Almost all cruise lines offer pre- and post-cruise packages at hotels and include taxes, airport and pier transfers, and gratuities. While I understand the business model for the ship, no one has given me any logical reason as to why the cruise lines discriminate against single travelers for such a package with a single supplement penalty.
This is when I turned to Corniche, my travel agent, to book the same hotels and make arrangements for all airport and dock transfers. I not only saved more than $1,000, but in hotels where I am a frequent traveler received a complimentary upgrade, reward points, and other perks. The cruise line wanted payment months in advance. My credit card now will not be charged until after the stay. The cruise line not only wanted the surcharge markup penalty, but a float on my money.

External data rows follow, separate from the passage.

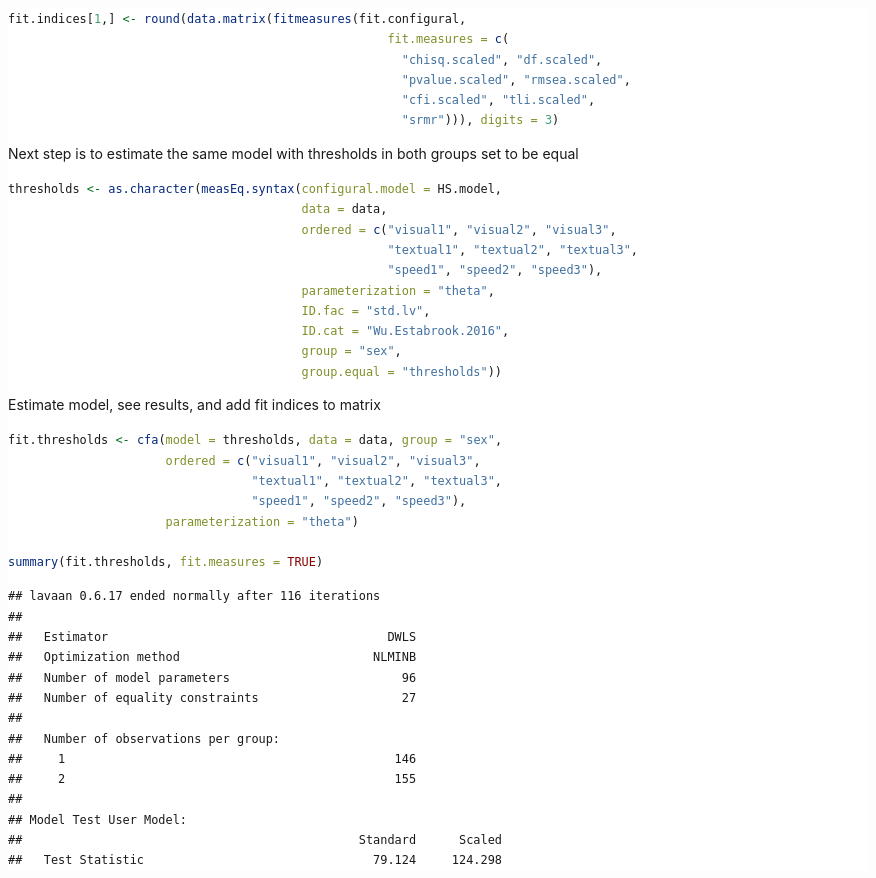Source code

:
 ``` r
fit.indices[1,] <- round(data.matrix(fitmeasures(fit.configural,
                                                     fit.measures = c(
                                                       "chisq.scaled", "df.scaled",
                                                       "pvalue.scaled", "rmsea.scaled",
                                                       "cfi.scaled", "tli.scaled",
                                                       "srmr"))), digits = 3)
```

Next step is to estimate the same model with thresholds in both groups
set to be equal

``` r
thresholds <- as.character(measEq.syntax(configural.model = HS.model,
                                         data = data,
                                         ordered = c("visual1", "visual2", "visual3",
                                                     "textual1", "textual2", "textual3",
                                                     "speed1", "speed2", "speed3"),
                                         parameterization = "theta",
                                         ID.fac = "std.lv",
                                         ID.cat = "Wu.Estabrook.2016",
                                         group = "sex",
                                         group.equal = "thresholds"))
```

Estimate model, see results, and add fit indices to matrix

``` r
fit.thresholds <- cfa(model = thresholds, data = data, group = "sex",
                      ordered = c("visual1", "visual2", "visual3",
                                  "textual1", "textual2", "textual3",
                                  "speed1", "speed2", "speed3"),
                      parameterization = "theta")

summary(fit.thresholds, fit.measures = TRUE)
```

    ## lavaan 0.6.17 ended normally after 116 iterations
    ## 
    ##   Estimator                                       DWLS
    ##   Optimization method                           NLMINB
    ##   Number of model parameters                        96
    ##   Number of equality constraints                    27
    ## 
    ##   Number of observations per group:                   
    ##     1                                              146
    ##     2                                              155
    ## 
    ## Model Test User Model:
    ##                                               Standard      Scaled
    ##   Test Statistic                                79.124     124.298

In fact, I’ve found it is always best to work with a good, professional travel agent like Corniche Travel. When you look at tour packages, generally someone like Corniche can get you a better room for a better price at a hotel with no pre-payments and make arrangements with the hotel’s concierge for airport pickup and local tours. The cruise line and other tour operators not only do their customers a disservice, but the hotels as well, by not letting the front desk know of frequent travelers. And there are no rewards points through the package operators.
I learned this the hard way several years ago when I booked a package with Maupintour for Rome. When I checked in the hotel, I showed my rewards card and was immediately upgraded. Later, I wrote Bill Kerby, CEO of Maupintour and asked what his company did for me that I could not do myself through my travel agent and why I should ever book another tour through his company. He never responded to several requests.
Trying to contact Torstein Hagen, CEO of Viking River Cruises was another matter. Viking’s response to me was “… at this time, and in perpetuity, he will not accept direct contact from passengers.” Perpetuity can be a long time to wait for an answer. Dale, Kerby and Hagen need to take a page out of Crystal’s Michel’s customer service book.
Package tour operators often discriminate against single travelers not only with added charges. My cousin and I took a trip several years ago to Copper Canyon, Mexico, and the travel was by bus and train, which, like hotels and motels, have no penalty surcharges for single travelers. However, even though we were paying more per person than others on the tour, at the hotels and motels where we stayed, we were given the least desirable of accommodations with preference going to those in double rooms.
Travel and tourism is one of the world’s largest industries. Last year it accounted for $3.3 trillion or more than 10 percent of the world’s Gross Domestic Product and approximately eight percent of all jobs worldwide. The industry also has examples of some of the best and worst cases of how to deal with crises and customer service.
More or more people are taking cruises, up from 11 million in 2006. Cruise ship crises are ever increasing as people fall overboard; there are outbreaks of Norwalk Virus or Norovirus and other illnesses; on-board fires; reported instances of rape, robbery and assault; engine and mechanical failures; pollution of the waterways and environment; ships running aground, hitting icebergs and even sinking in the Antarctic; and passengers killed in accidents on shore excursions.
If all single travelers united and refused to pay the discriminatory single supplement surcharge, another crisis category could be added to the list.